Mas é a capacidade humana de usar nuances e entender analogias que, para uma máquina, parecem incongruentes e que as separam de nós.

Por exemplo, o bife de uma pessoa pode ter ficado “bem-passado”, o que pode lembrá-lo da hora em que um corte de cabelo foi “passou do ponto” ou foi cortado muito curto. Os humanos vêem a analogia entre os dois – uma máquina não seria capaz de fazer qualquer conexão sensata.

A aprendizagem profunda é na verdade bastante superficial – consiste em absorver padrões estatísticos, mas é incapaz de empregar o pensamento criativo”, afirmou Pinker. 

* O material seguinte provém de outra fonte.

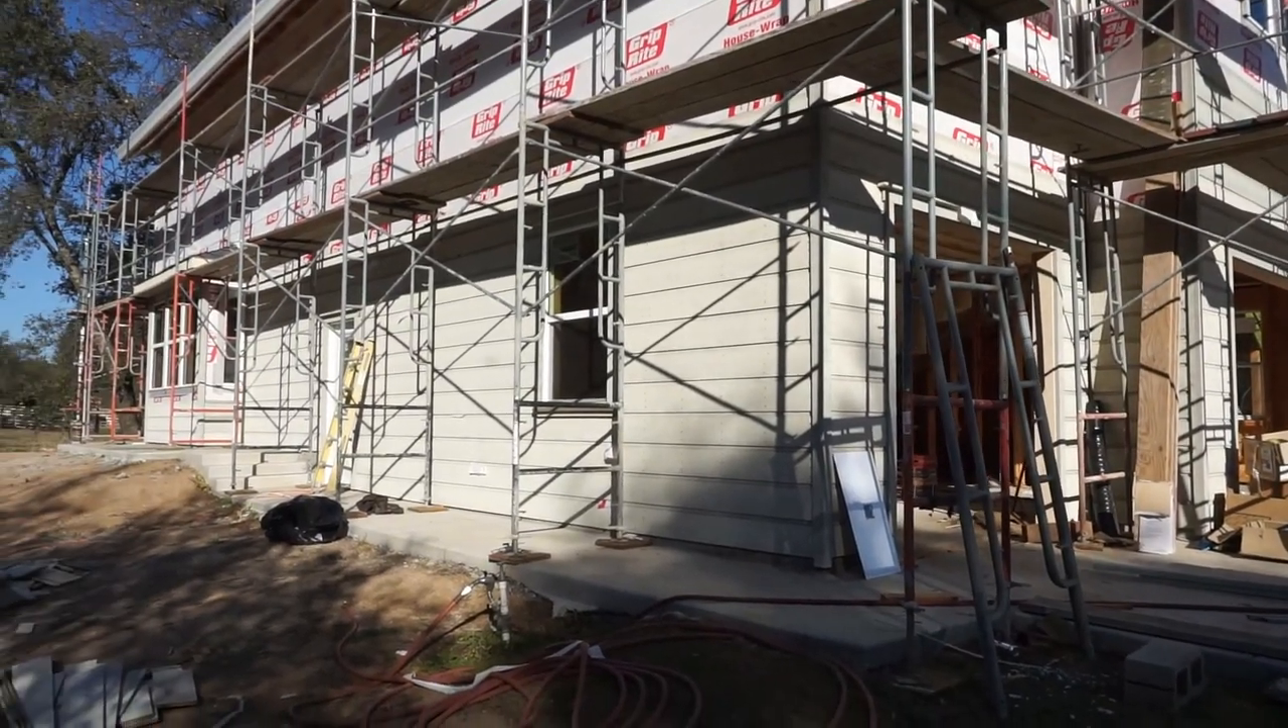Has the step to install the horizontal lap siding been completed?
No.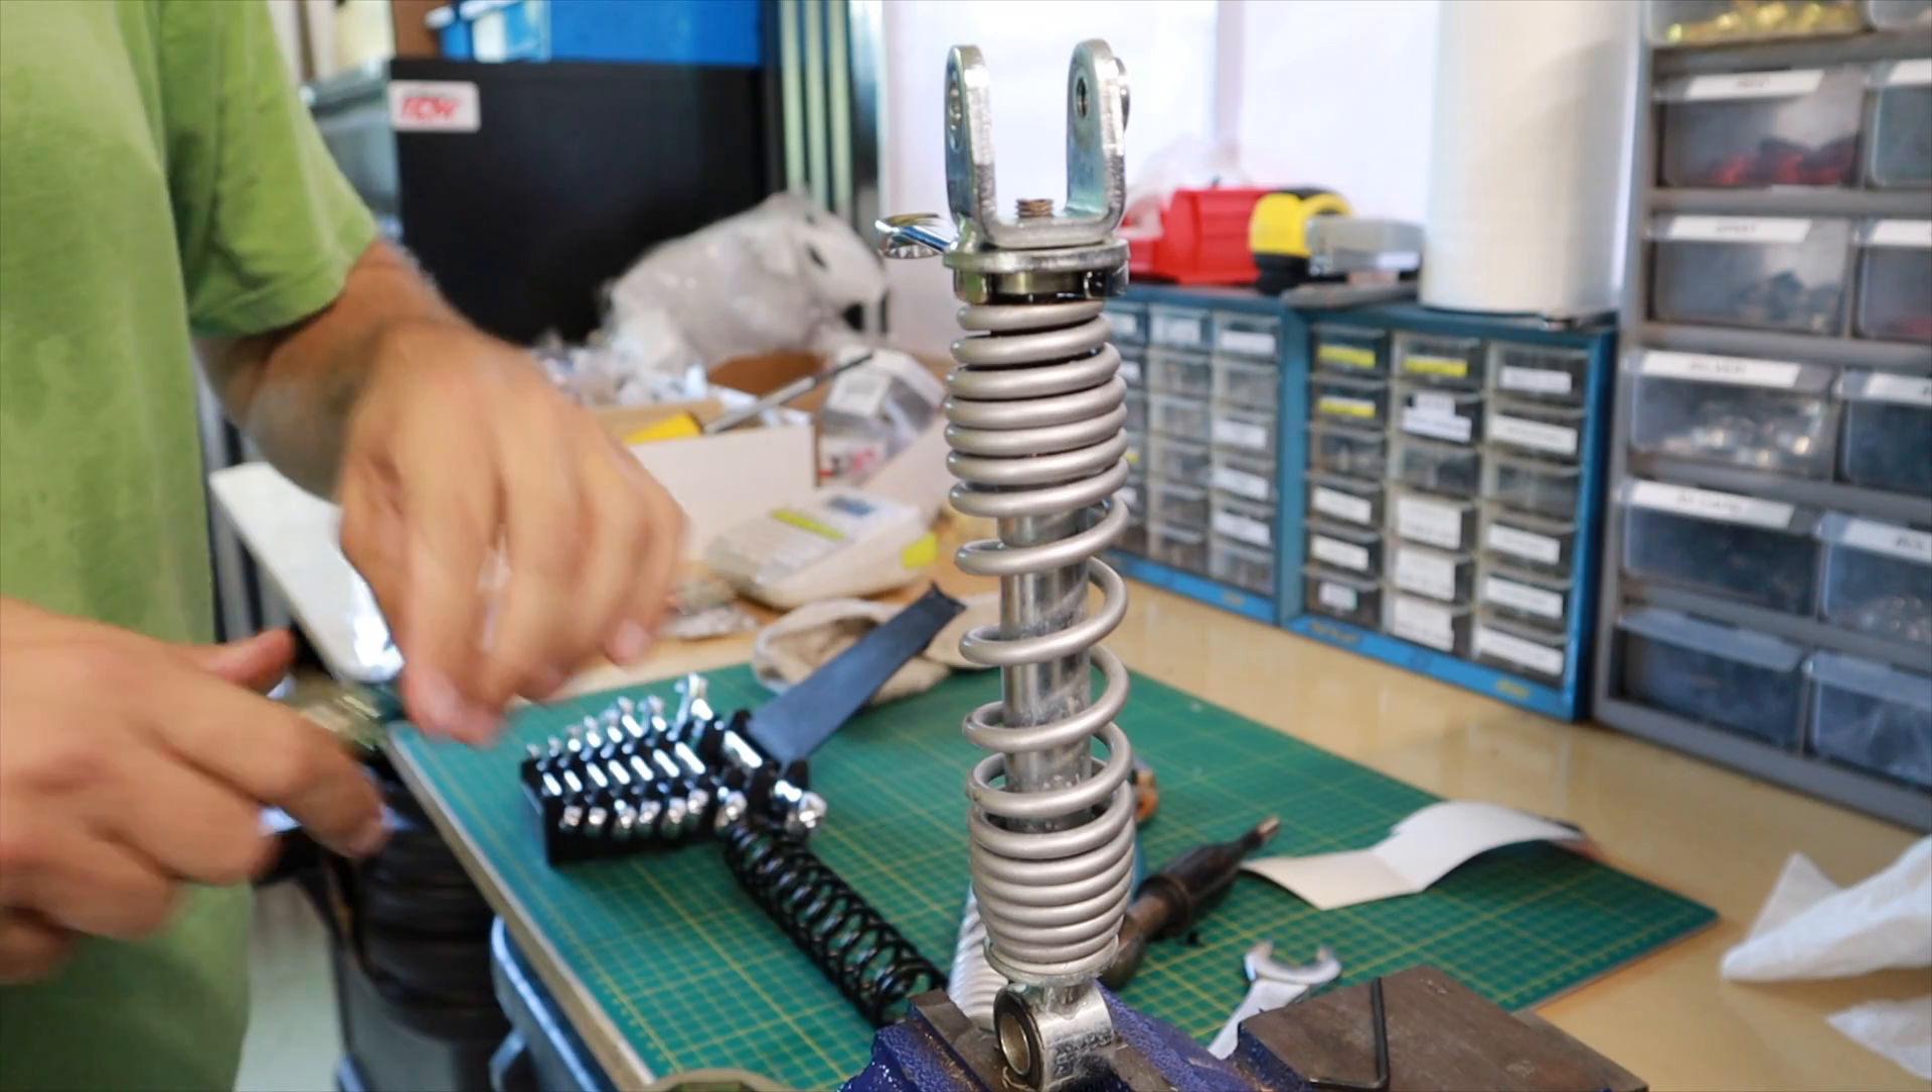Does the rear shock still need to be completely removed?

Para o qual Singolda ponderou que as máquinas podem aprender a jogar xadrez, mas provavelmente não possuirão a centelha criativa para inventar o jogo de xadrez, por exemplo.

Com mais dados, machine learning pode chegar nesse ponto mais avançado um dia.

Mas, com o passar do tempo, com mais dados, novas inserções e aprendizado, o machine learning pode acompanhar e recuperar o atraso.

Singolda contou à platéia sobre pesquisas conduzidas com casais para ver se um dos cônjuges conhecia bem as preferências do outro – e então colocou o conhecimento de Taboola em três iterações do mesmo teste.

Nas duas primeiras vezes, os cônjuges acabaram sabendo mais um do outro do que Taboola. No terceiro teste, Taboola tinha aprendido o suficiente para superá-los.

Eu não estou chocado com esses resultados“, observou Pinker.

Outra parte de sua conversa girava em torno da consciência, outra característica que os humanos possuem, mas que as máquinas nunca poderiam ter.

Singolda expôs questões que parecem impossíveis para qualquer máquina responder: o que é amor? Existe um Deus? Mais uma vez, suas respostas mergulharam profundamente em questões de senciência humana.

“Se um computador robô reclama de um mau funcionamento em seu sistema, isso dói?”, questinou Pinker, que perguntou se Singolda poderia ser, na verdade, um robô.

“Como eu sei que você é realmente consciente e não um zumbi?”

A resposta é, Pinker não sabe porque ele não pode realmente entrar na consciência de Singolda – algo que a inteligência artificial está a anos de distância de conseguir, se é que um dia irá.

Usando uma analogia de Star Trek, Pinker perguntou, ao final: “Se você desmontar o Comandante Data para descobrir como ele funciona, isso seria assassinato?”.